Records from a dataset
§ §
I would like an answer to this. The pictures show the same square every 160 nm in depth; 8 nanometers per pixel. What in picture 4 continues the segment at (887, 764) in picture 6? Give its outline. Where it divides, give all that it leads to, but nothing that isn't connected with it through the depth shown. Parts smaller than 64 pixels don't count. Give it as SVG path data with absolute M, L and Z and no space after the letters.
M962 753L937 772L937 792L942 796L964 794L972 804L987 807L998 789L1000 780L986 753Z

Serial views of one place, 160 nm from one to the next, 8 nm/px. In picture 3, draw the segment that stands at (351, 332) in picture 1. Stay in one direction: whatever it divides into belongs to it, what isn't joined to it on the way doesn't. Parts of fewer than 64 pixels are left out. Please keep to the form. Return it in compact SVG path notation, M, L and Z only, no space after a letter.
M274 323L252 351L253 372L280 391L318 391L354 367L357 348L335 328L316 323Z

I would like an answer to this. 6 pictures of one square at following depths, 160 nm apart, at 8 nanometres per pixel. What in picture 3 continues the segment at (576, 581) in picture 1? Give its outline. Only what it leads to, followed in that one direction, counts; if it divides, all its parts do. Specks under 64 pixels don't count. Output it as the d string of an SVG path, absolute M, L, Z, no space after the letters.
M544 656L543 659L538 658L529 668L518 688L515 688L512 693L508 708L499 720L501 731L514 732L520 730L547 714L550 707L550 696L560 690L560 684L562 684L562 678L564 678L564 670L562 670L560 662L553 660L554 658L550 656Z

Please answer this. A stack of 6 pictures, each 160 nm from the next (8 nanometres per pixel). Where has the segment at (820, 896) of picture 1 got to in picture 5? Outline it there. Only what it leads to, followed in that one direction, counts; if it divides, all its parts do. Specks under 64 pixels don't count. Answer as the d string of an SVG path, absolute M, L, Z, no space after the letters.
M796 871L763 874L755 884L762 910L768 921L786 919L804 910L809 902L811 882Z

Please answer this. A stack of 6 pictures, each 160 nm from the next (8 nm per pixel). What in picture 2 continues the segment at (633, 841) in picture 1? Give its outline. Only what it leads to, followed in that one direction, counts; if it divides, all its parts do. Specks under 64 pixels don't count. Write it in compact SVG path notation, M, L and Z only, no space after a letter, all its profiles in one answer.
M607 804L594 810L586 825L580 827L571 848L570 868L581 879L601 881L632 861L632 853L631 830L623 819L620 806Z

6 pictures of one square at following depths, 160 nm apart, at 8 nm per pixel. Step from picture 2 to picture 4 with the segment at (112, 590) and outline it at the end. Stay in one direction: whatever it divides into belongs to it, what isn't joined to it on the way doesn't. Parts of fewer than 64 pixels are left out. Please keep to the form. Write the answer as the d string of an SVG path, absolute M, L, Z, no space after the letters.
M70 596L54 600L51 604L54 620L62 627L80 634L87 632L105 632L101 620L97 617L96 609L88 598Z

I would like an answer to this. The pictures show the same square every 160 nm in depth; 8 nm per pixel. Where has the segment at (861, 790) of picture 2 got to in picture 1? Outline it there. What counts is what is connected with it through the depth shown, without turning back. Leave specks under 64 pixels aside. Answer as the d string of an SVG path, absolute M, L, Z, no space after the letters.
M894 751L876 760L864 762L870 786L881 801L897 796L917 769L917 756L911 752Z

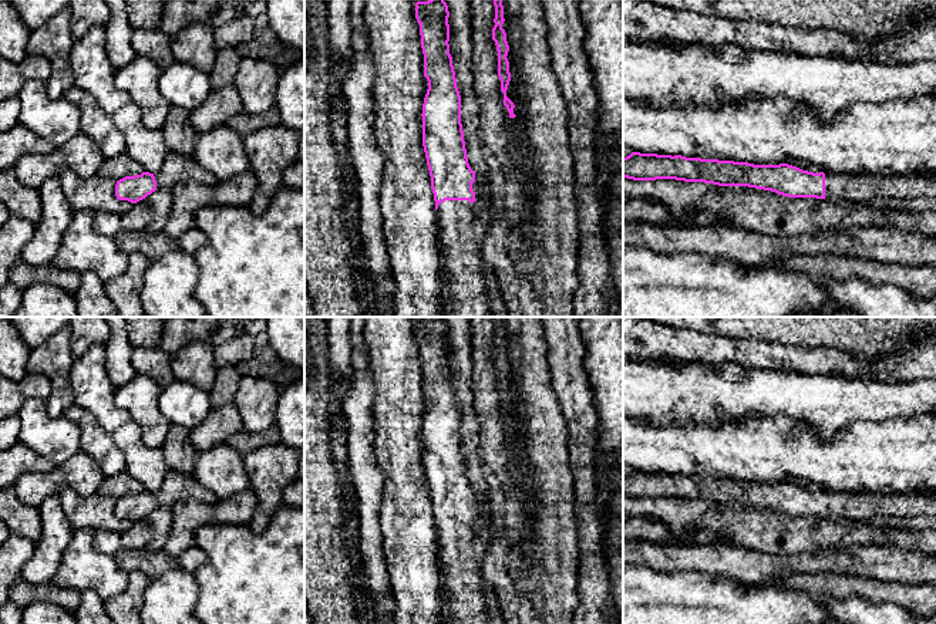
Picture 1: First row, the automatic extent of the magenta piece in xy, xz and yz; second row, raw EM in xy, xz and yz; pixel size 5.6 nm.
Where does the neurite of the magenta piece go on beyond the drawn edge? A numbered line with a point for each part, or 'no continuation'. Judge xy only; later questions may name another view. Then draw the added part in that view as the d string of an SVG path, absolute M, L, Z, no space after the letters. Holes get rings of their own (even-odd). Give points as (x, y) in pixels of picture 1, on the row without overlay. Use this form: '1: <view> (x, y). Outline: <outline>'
1: xy (177, 486). Outline: M168 470L164 478L162 486L154 492L156 499L156 509L172 507L176 502L185 499L195 499L202 503L216 503L219 497L203 488L192 473L182 473Z

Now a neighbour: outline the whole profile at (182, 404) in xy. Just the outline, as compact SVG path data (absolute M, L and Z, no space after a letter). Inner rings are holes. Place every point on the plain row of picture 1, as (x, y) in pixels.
M179 380L161 388L158 405L171 425L188 429L199 425L212 409L209 391L199 389L193 384Z

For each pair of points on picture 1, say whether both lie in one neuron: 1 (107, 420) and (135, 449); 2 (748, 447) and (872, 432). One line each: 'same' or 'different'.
1: different
2: same

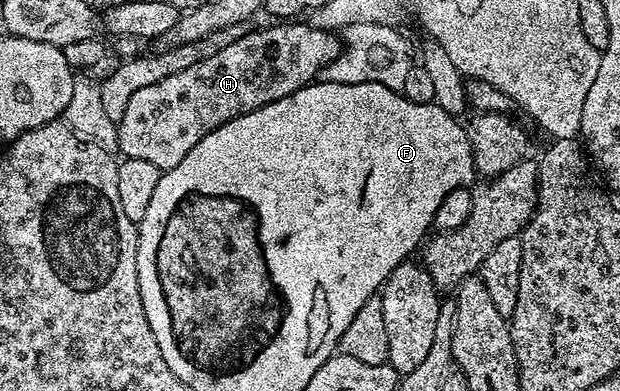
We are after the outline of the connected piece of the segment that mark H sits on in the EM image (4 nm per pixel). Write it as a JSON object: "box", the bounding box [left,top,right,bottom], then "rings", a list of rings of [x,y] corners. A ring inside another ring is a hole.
{"box":[117,20,342,172],"rings":[[[286,20],[281,24],[270,25],[274,26],[250,30],[247,34],[232,39],[227,46],[217,47],[208,60],[201,60],[182,72],[173,73],[159,83],[137,89],[124,108],[124,116],[117,122],[121,157],[148,160],[163,172],[176,168],[176,164],[180,164],[180,160],[184,160],[184,156],[188,156],[188,152],[192,152],[192,148],[196,148],[196,144],[200,144],[200,140],[204,140],[208,132],[220,128],[220,124],[228,124],[228,120],[236,120],[236,116],[256,112],[256,108],[284,100],[284,96],[310,85],[321,75],[322,68],[336,60],[336,56],[342,51],[337,33],[321,30],[305,21]]]}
§ §
_What to work on:_ Return the preceding entries verbatim, with the pictures excluded.

_Result:_
I would like an answer to this. The pictures show the same square every 160 nm in depth; 8 nanometers per pixel. What in picture 4 continues the segment at (887, 764) in picture 6? Give its outline. Where it divides, give all that it leads to, but nothing that isn't connected with it through the depth shown. Parts smaller than 64 pixels don't count. Give it as SVG path data with absolute M, L and Z and no space after the letters.
M962 753L937 772L937 792L942 796L964 794L972 804L987 807L998 789L1000 780L986 753Z

Serial views of one place, 160 nm from one to the next, 8 nm/px. In picture 3, draw the segment that stands at (351, 332) in picture 1. Stay in one direction: whatever it divides into belongs to it, what isn't joined to it on the way doesn't. Parts of fewer than 64 pixels are left out. Please keep to the form. Return it in compact SVG path notation, M, L and Z only, no space after a letter.
M274 323L252 351L253 372L280 391L318 391L354 367L357 348L335 328L316 323Z

I would like an answer to this. 6 pictures of one square at following depths, 160 nm apart, at 8 nanometres per pixel. What in picture 3 continues the segment at (576, 581) in picture 1? Give its outline. Only what it leads to, followed in that one direction, counts; if it divides, all its parts do. Specks under 64 pixels don't count. Output it as the d string of an SVG path, absolute M, L, Z, no space after the letters.
M544 656L543 659L538 658L529 668L518 688L515 688L512 693L508 708L499 720L501 731L514 732L520 730L547 714L550 707L550 696L560 690L560 684L562 684L562 678L564 678L564 670L562 670L560 662L553 660L554 658L550 656Z

Please answer this. A stack of 6 pictures, each 160 nm from the next (8 nanometres per pixel). Where has the segment at (820, 896) of picture 1 got to in picture 5? Outline it there. Only what it leads to, followed in that one direction, counts; if it divides, all its parts do. Specks under 64 pixels don't count. Answer as the d string of an SVG path, absolute M, L, Z, no space after the letters.
M796 871L763 874L755 884L762 910L768 921L786 919L804 910L809 902L811 882Z

Please answer this. A stack of 6 pictures, each 160 nm from the next (8 nm per pixel). What in picture 2 continues the segment at (633, 841) in picture 1? Give its outline. Only what it leads to, followed in that one direction, counts; if it divides, all its parts do. Specks under 64 pixels don't count. Write it in compact SVG path notation, M, L and Z only, no space after a letter, all its profiles in one answer.
M607 804L594 810L586 825L580 827L571 848L570 868L581 879L601 881L632 861L632 853L631 830L623 819L620 806Z

6 pictures of one square at following depths, 160 nm apart, at 8 nm per pixel. Step from picture 2 to picture 4 with the segment at (112, 590) and outline it at the end. Stay in one direction: whatever it divides into belongs to it, what isn't joined to it on the way doesn't. Parts of fewer than 64 pixels are left out. Please keep to the form. Write the answer as the d string of an SVG path, absolute M, L, Z, no space after the letters.
M70 596L54 600L51 604L54 620L62 627L80 634L87 632L105 632L101 620L97 617L96 609L88 598Z

I would like an answer to this. The pictures show the same square every 160 nm in depth; 8 nm per pixel. Where has the segment at (861, 790) of picture 2 got to in picture 1? Outline it there. What counts is what is connected with it through the depth shown, without turning back. Leave specks under 64 pixels aside. Answer as the d string of an SVG path, absolute M, L, Z, no space after the letters.
M894 751L876 760L864 762L870 786L881 801L897 796L917 769L917 756L911 752Z

Picture 1: First row, the automatic extent of the magenta piece in xy, xz and yz; second row, raw EM in xy, xz and yz; pixel size 5.6 nm.
Where does the neurite of the magenta piece go on beyond the drawn edge? A numbered line with a point for each part, or 'no continuation'. Judge xy only; later questions may name another view. Then draw the added part in that view as the d string of an SVG path, absolute M, L, Z, no space after the letters. Holes get rings of their own (even-odd). Give points as (x, y) in pixels of picture 1, on the row without overlay. Use this form: '1: <view> (x, y). Outline: <outline>'
1: xy (177, 486). Outline: M168 470L164 478L162 486L154 492L156 499L156 509L172 507L176 502L185 499L195 499L202 503L216 503L219 497L203 488L192 473L182 473Z

Now a neighbour: outline the whole profile at (182, 404) in xy. Just the outline, as compact SVG path data (absolute M, L and Z, no space after a letter). Inner rings are holes. Place every point on the plain row of picture 1, as (x, y) in pixels.
M179 380L161 388L158 405L171 425L188 429L199 425L212 409L209 391L199 389L193 384Z

For each pair of points on picture 1, say whether both lie in one neuron: 1 (107, 420) and (135, 449); 2 (748, 447) and (872, 432). One line each: 'same' or 'different'.
1: different
2: same

We are after the outline of the connected piece of the segment that mark H sits on in the EM image (4 nm per pixel). Write it as a JSON object: "box", the bounding box [left,top,right,bottom], then "rings", a list of rings of [x,y] corners. A ring inside another ring is a hole.
{"box":[117,20,342,172],"rings":[[[286,20],[281,24],[270,25],[274,26],[250,30],[247,34],[232,39],[227,46],[217,47],[208,60],[201,60],[182,72],[173,73],[159,83],[137,89],[124,108],[124,116],[117,122],[121,157],[148,160],[163,172],[176,168],[176,164],[180,164],[180,160],[184,160],[184,156],[188,156],[188,152],[192,152],[192,148],[196,148],[196,144],[200,144],[200,140],[204,140],[208,132],[220,128],[220,124],[228,124],[228,120],[236,120],[236,116],[256,112],[256,108],[284,100],[284,96],[310,85],[321,75],[322,68],[336,60],[336,56],[342,51],[337,33],[321,30],[305,21]]]}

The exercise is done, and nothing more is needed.